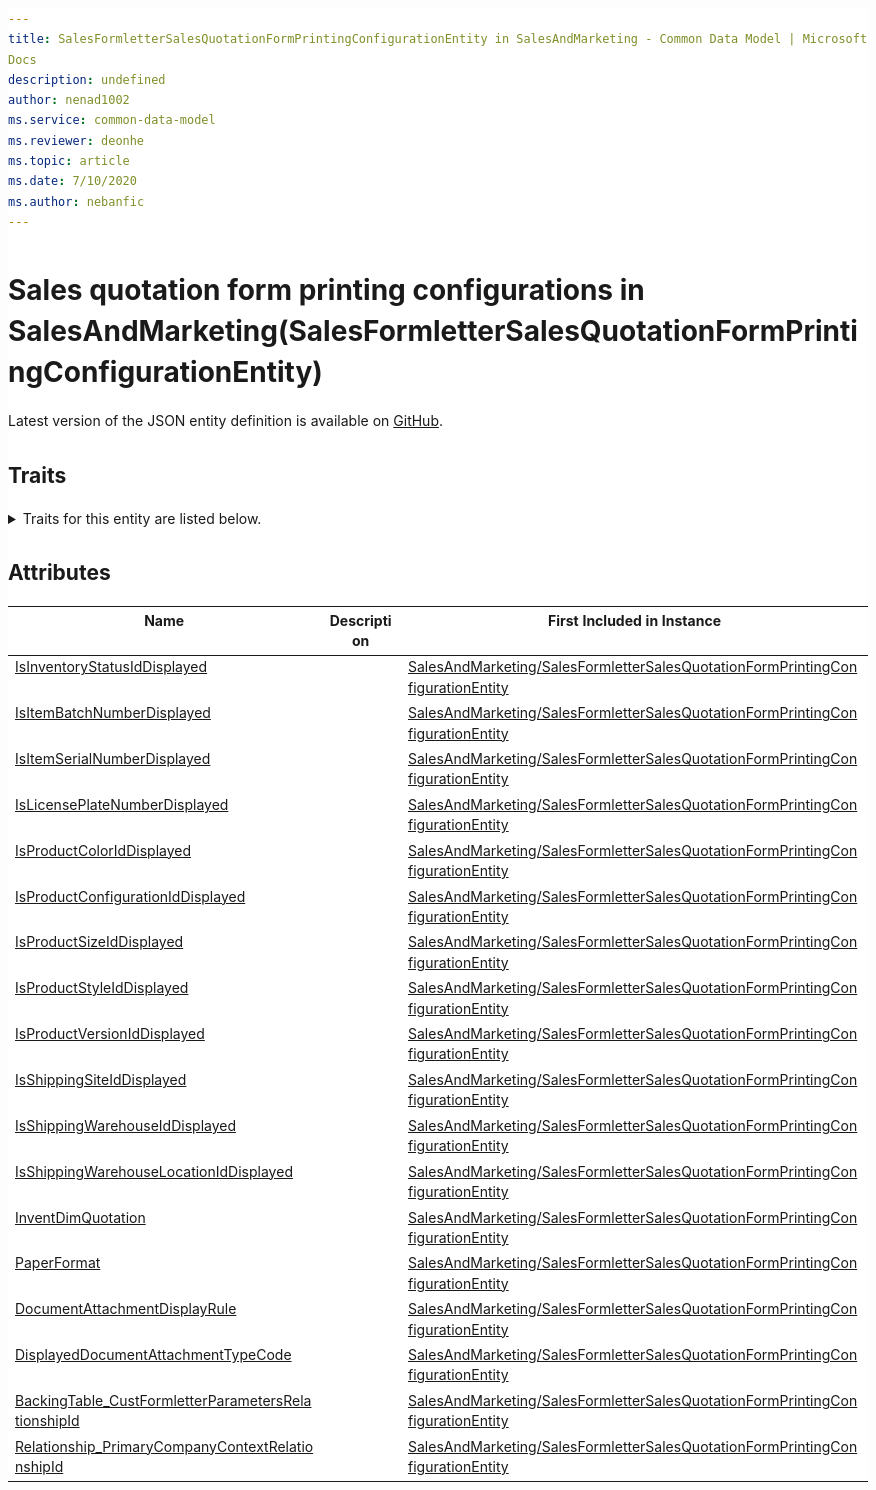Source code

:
 ```yaml
---
title: SalesFormletterSalesQuotationFormPrintingConfigurationEntity in SalesAndMarketing - Common Data Model | Microsoft Docs
description: undefined
author: nenad1002
ms.service: common-data-model
ms.reviewer: deonhe
ms.topic: article
ms.date: 7/10/2020
ms.author: nebanfic
---
```


# Sales quotation form printing configurations in SalesAndMarketing(SalesFormletterSalesQuotationFormPrintingConfigurationEntity)

  
 Latest version of the JSON entity definition is available on <a href="https://github.com/Microsoft/CDM/tree/master/schemaDocuments/core/operationsCommon/Entities/SupplyChain/SalesAndMarketing/SalesFormletterSalesQuotationFormPrintingConfigurationEntity.cdm.json" target="_blank">GitHub</a>.  

## Traits

<details><summary>Traits for this entity are listed below.  
</summary></details>

## Attributes

|Name|Description|First Included in Instance|
|---|---|---|
|[IsInventoryStatusIdDisplayed](#IsInventoryStatusIdDisplayed)||<a href="SalesFormletterSalesQuotationFormPrintingConfigurationEntity.md" target="_blank">SalesAndMarketing/SalesFormletterSalesQuotationFormPrintingConfigurationEntity</a>|
|[IsItemBatchNumberDisplayed](#IsItemBatchNumberDisplayed)||<a href="SalesFormletterSalesQuotationFormPrintingConfigurationEntity.md" target="_blank">SalesAndMarketing/SalesFormletterSalesQuotationFormPrintingConfigurationEntity</a>|
|[IsItemSerialNumberDisplayed](#IsItemSerialNumberDisplayed)||<a href="SalesFormletterSalesQuotationFormPrintingConfigurationEntity.md" target="_blank">SalesAndMarketing/SalesFormletterSalesQuotationFormPrintingConfigurationEntity</a>|
|[IsLicensePlateNumberDisplayed](#IsLicensePlateNumberDisplayed)||<a href="SalesFormletterSalesQuotationFormPrintingConfigurationEntity.md" target="_blank">SalesAndMarketing/SalesFormletterSalesQuotationFormPrintingConfigurationEntity</a>|
|[IsProductColorIdDisplayed](#IsProductColorIdDisplayed)||<a href="SalesFormletterSalesQuotationFormPrintingConfigurationEntity.md" target="_blank">SalesAndMarketing/SalesFormletterSalesQuotationFormPrintingConfigurationEntity</a>|
|[IsProductConfigurationIdDisplayed](#IsProductConfigurationIdDisplayed)||<a href="SalesFormletterSalesQuotationFormPrintingConfigurationEntity.md" target="_blank">SalesAndMarketing/SalesFormletterSalesQuotationFormPrintingConfigurationEntity</a>|
|[IsProductSizeIdDisplayed](#IsProductSizeIdDisplayed)||<a href="SalesFormletterSalesQuotationFormPrintingConfigurationEntity.md" target="_blank">SalesAndMarketing/SalesFormletterSalesQuotationFormPrintingConfigurationEntity</a>|
|[IsProductStyleIdDisplayed](#IsProductStyleIdDisplayed)||<a href="SalesFormletterSalesQuotationFormPrintingConfigurationEntity.md" target="_blank">SalesAndMarketing/SalesFormletterSalesQuotationFormPrintingConfigurationEntity</a>|
|[IsProductVersionIdDisplayed](#IsProductVersionIdDisplayed)||<a href="SalesFormletterSalesQuotationFormPrintingConfigurationEntity.md" target="_blank">SalesAndMarketing/SalesFormletterSalesQuotationFormPrintingConfigurationEntity</a>|
|[IsShippingSiteIdDisplayed](#IsShippingSiteIdDisplayed)||<a href="SalesFormletterSalesQuotationFormPrintingConfigurationEntity.md" target="_blank">SalesAndMarketing/SalesFormletterSalesQuotationFormPrintingConfigurationEntity</a>|
|[IsShippingWarehouseIdDisplayed](#IsShippingWarehouseIdDisplayed)||<a href="SalesFormletterSalesQuotationFormPrintingConfigurationEntity.md" target="_blank">SalesAndMarketing/SalesFormletterSalesQuotationFormPrintingConfigurationEntity</a>|
|[IsShippingWarehouseLocationIdDisplayed](#IsShippingWarehouseLocationIdDisplayed)||<a href="SalesFormletterSalesQuotationFormPrintingConfigurationEntity.md" target="_blank">SalesAndMarketing/SalesFormletterSalesQuotationFormPrintingConfigurationEntity</a>|
|[InventDimQuotation](#InventDimQuotation)||<a href="SalesFormletterSalesQuotationFormPrintingConfigurationEntity.md" target="_blank">SalesAndMarketing/SalesFormletterSalesQuotationFormPrintingConfigurationEntity</a>|
|[PaperFormat](#PaperFormat)||<a href="SalesFormletterSalesQuotationFormPrintingConfigurationEntity.md" target="_blank">SalesAndMarketing/SalesFormletterSalesQuotationFormPrintingConfigurationEntity</a>|
|[DocumentAttachmentDisplayRule](#DocumentAttachmentDisplayRule)||<a href="SalesFormletterSalesQuotationFormPrintingConfigurationEntity.md" target="_blank">SalesAndMarketing/SalesFormletterSalesQuotationFormPrintingConfigurationEntity</a>|
|[DisplayedDocumentAttachmentTypeCode](#DisplayedDocumentAttachmentTypeCode)||<a href="SalesFormletterSalesQuotationFormPrintingConfigurationEntity.md" target="_blank">SalesAndMarketing/SalesFormletterSalesQuotationFormPrintingConfigurationEntity</a>|
|[BackingTable_CustFormletterParametersRelationshipId](#BackingTable_CustFormletterParametersRelationshipId)||<a href="SalesFormletterSalesQuotationFormPrintingConfigurationEntity.md" target="_blank">SalesAndMarketing/SalesFormletterSalesQuotationFormPrintingConfigurationEntity</a>|
|[Relationship_PrimaryCompanyContextRelationshipId](#Relationship_PrimaryCompanyContextRelationshipId)||<a href="SalesFormletterSalesQuotationFormPrintingConfigurationEntity.md" target="_blank">SalesAndMarketing/SalesFormletterSalesQuotationFormPrintingConfigurationEntity</a>|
------------------------------------
Please determine how many lines of the records above include the word "details", replying with a number alone.

## [Written reply]
2